Following encouraging sales of its 1995 line of miniature recorders, YES! introduced four new Yak Bak products for 1996 and lowered the products' prices to a more affordable range. The original Yak Bak would be re-released in 1997 as Yak Bak Classic and again in 2000 as Yak Bak 2k.

==Yak Bak 2==
This was identical to the original, but added a locking mechanism which prevented the user from accidentally hitting the "Say" button and thereby erasing the stored recording. This locking mechanism became a staple of some of the future models. The most notable function of this version is the WarpR, which changes the pitch of the recording. Later models of this series had incorporated the WarpR design and function. It came in many colors. One of the toys of the year during the Sixth Annual CBS This Morning Toy Test and the Seventh Annual Sesame Street Parents' Toy Test.

== Yak Bak 2k ==
To cash in on the hysteria regarding the turn of the millennium, the Yak Bak 2k was released.

== Yak Bak WarpR==
The Yak Bak WarpR provided users with the ability to alter the recording via a pitch dial that would speed up or slow down the sound, thereby making the voice sound higher or deeper. This model was more popular than previous ones as the novelty of voice recording became more enticing once users could "warp" their voices. This "warping" option also became a staple of all future models. As was the case with the Yak Bak 2, the Yak Bak WarpR also contained a lockout mechanism which disabled the Say button.

== Yak Guard ==
The Yak Guard was a motion-triggered device capable of guarding rooms and belongings, or to "pull gags on friends and family members," as suggested in company advertisements. A personally recorded "alarm" could be placed on door knobs or drawers, for example, alerting the owner of trespass.

== Yak Time ==
The Yak Time was a combination of the original Yak Bak and a wrist watch.

== Yak Wakky ==
The Yak Wakky allowed users to change the pitch and speed of the recording by way of light sensitive sensors on the body of the device. When activated by a switch on the right hand side of the toy, the sensors would, depending on how much light shone on them, increase the pitch of the recording. By using the palm of his/her hand, the user could alter the pitch of the recordings dramatically.

== Yak Bak SFX ==
The Yak Bak SFX provided the same function as the Yak Bak WarpR but with additional buttons that added six sound effects before or after the recording.

== Yak Bakwards ==
Retail priced at $19.99, the Yak Bakwards was essentially the Yak Bak WarpR with an additional "Yalp" button.

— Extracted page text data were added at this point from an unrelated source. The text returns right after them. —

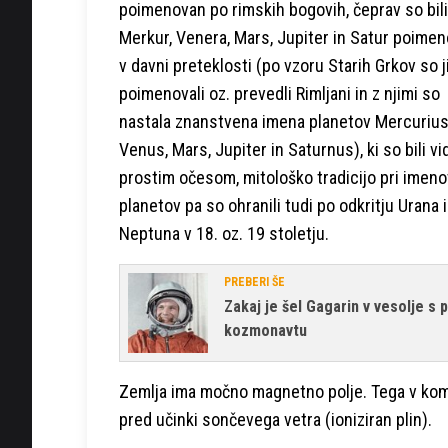
poimenovan po rimskih bogovih, čeprav so bili
Merkur, Venera, Mars, Jupiter in Satur poimen
v davni preteklosti (po vzoru Starih Grkov so j
poimenovali oz. prevedli Rimljani in z njimi so
nastala znanstvena imena planetov Mercurius
Venus, Mars, Jupiter in Saturnus), ki so bili vi
prostim očesom, mitološko tradicijo pri imen
planetov pa so ohranili tudi po odkritju Urana 
Neptuna v 18. oz. 19 stoletju.
PREBERI ŠE
Zakaj je šel Gagarin v vesolje s 
kozmonavtu
Zemlja ima močno magnetno polje. Tega v komb
pred učinki sončevega vetra (ioniziran plin).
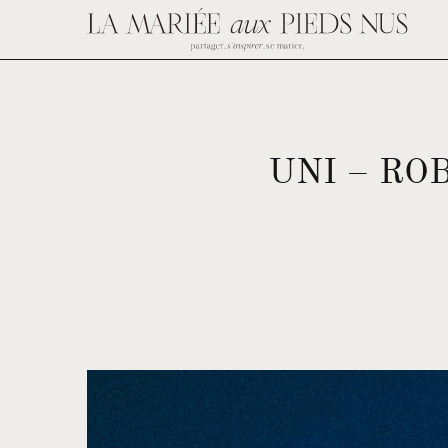
UNI – RO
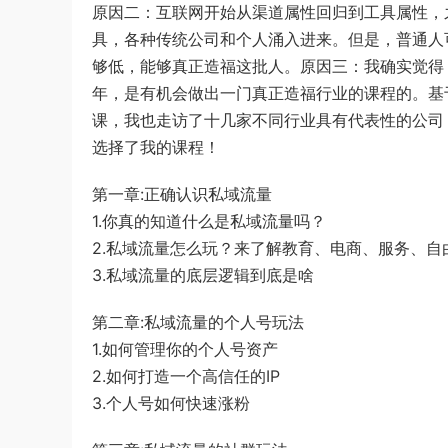
原因二：互联网开始从渠道属性回归到工具属性，
具，各种传统公司和个人涌入进来。但是，普通人
够低，能够真正造福这批人。原因三：我确实觉得
年，是有机会做出一门真正造福行业的课程的。基
课，我也走访了十几家不同行业具有代表性的公司
选择了我的课程！
第一章:正确认识私域流量
1.你真的知道什么是私域流量吗？
2.私域流量怎么玩？来了解教育、电商、服务、自
3.私域流量的底层逻辑到底是啥
第二章:私域流量的个人号玩法
1.如何管理你的个人号资产
2.如何打造一个高信任的IP
3.个人号如何快速涨粉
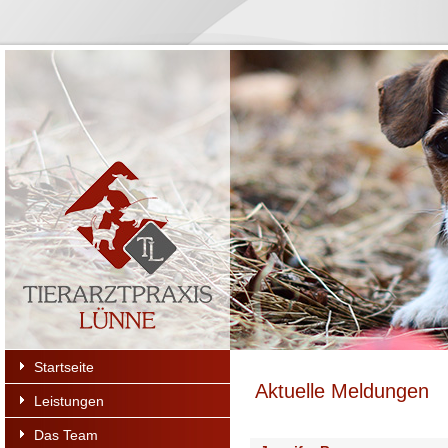
Startseite
Aktuelle Meldungen
Leistungen
Das Team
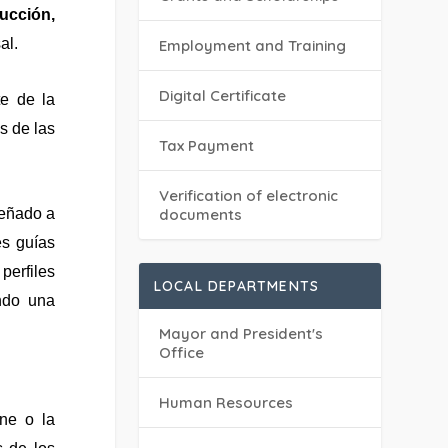
ucción,
al.
Employment and Training
Digital Certificate
te de la
s de las
Tax Payment
Verification of electronic
señado a
documents
es guías
perfiles
LOCAL DEPARTMENTS
ndo una
Mayor and President's
Office
Human Resources
ine o la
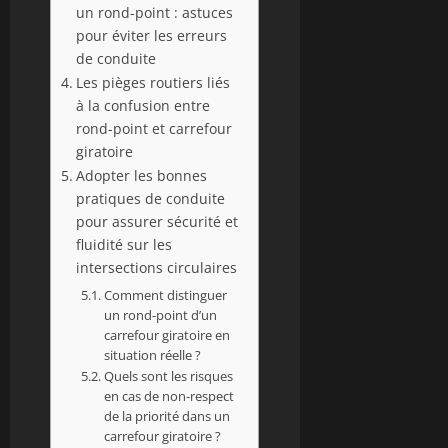
un rond-point : astuces
pour éviter les erreurs
de conduite
Les pièges routiers liés
à la confusion entre
rond-point et carrefour
giratoire
Adopter les bonnes
pratiques de conduite
pour assurer sécurité et
fluidité sur les
intersections circulaires
Comment distinguer
un rond-point d’un
carrefour giratoire en
situation réelle ?
Quels sont les risques
en cas de non-respect
de la priorité dans un
carrefour giratoire ?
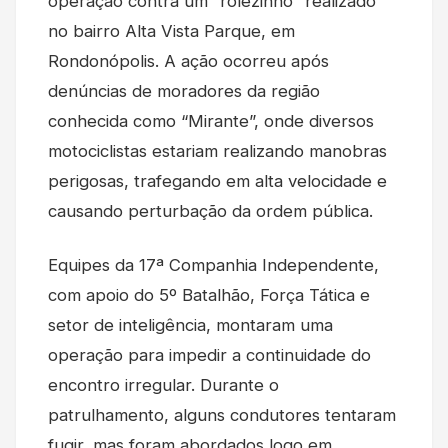
operação contra um “rolezinho” realizado
no bairro Alta Vista Parque, em
Rondonópolis. A ação ocorreu após
denúncias de moradores da região
conhecida como “Mirante”, onde diversos
motociclistas estariam realizando manobras
perigosas, trafegando em alta velocidade e
causando perturbação da ordem pública.
Equipes da 17ª Companhia Independente,
com apoio do 5º Batalhão, Força Tática e
setor de inteligência, montaram uma
operação para impedir a continuidade do
encontro irregular. Durante o
patrulhamento, alguns condutores tentaram
fugir, mas foram abordados logo em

This button literally reversed the "Play" function, causing the recording to be reversed.

== Yak Bak Ball ==
Yak Bak Ball is in the shape of a small football. The user holds down the button and record; toss it and after catching it, squeezes or hit it and hear the message. The grips are designed to be easy to catch. It was made to get children active outdoors.

== Yak Maniak ==
The Yak Maniak allowed the user to alter the pitch of the recording as was the case with past models. It also included five sound effects, not too dissimilar to the previous Yak Baks, but the most notable difference between this model and others in the series were its three extra voice effects.
The Yak Maniak enabled the user to cause their recordings to stutter, echo or warble. These effects were activated by a trigger on the left hand side of the toy.
A three-position dial was turned either all the way to the right for stutter, to the central position for echo, or to the left for warble. During playback, the trigger had to be held down to activate the stutter, held down for a certain length of the recording then released to enable the echo or held down to activate the warble effect. Hitting play mid-way through the echo effect could delete the remainder of the recording.

== Yak Bak Power Penz==
The Yak Bak Power Pens combined working ink pens with the Yak Bak toy. Marketed for children in school, the Power Penz came in both the Yak Write SFX and the Yak Bak 2 models. It was made to compete against the Talkboy FX Plus by Tiger Electronics.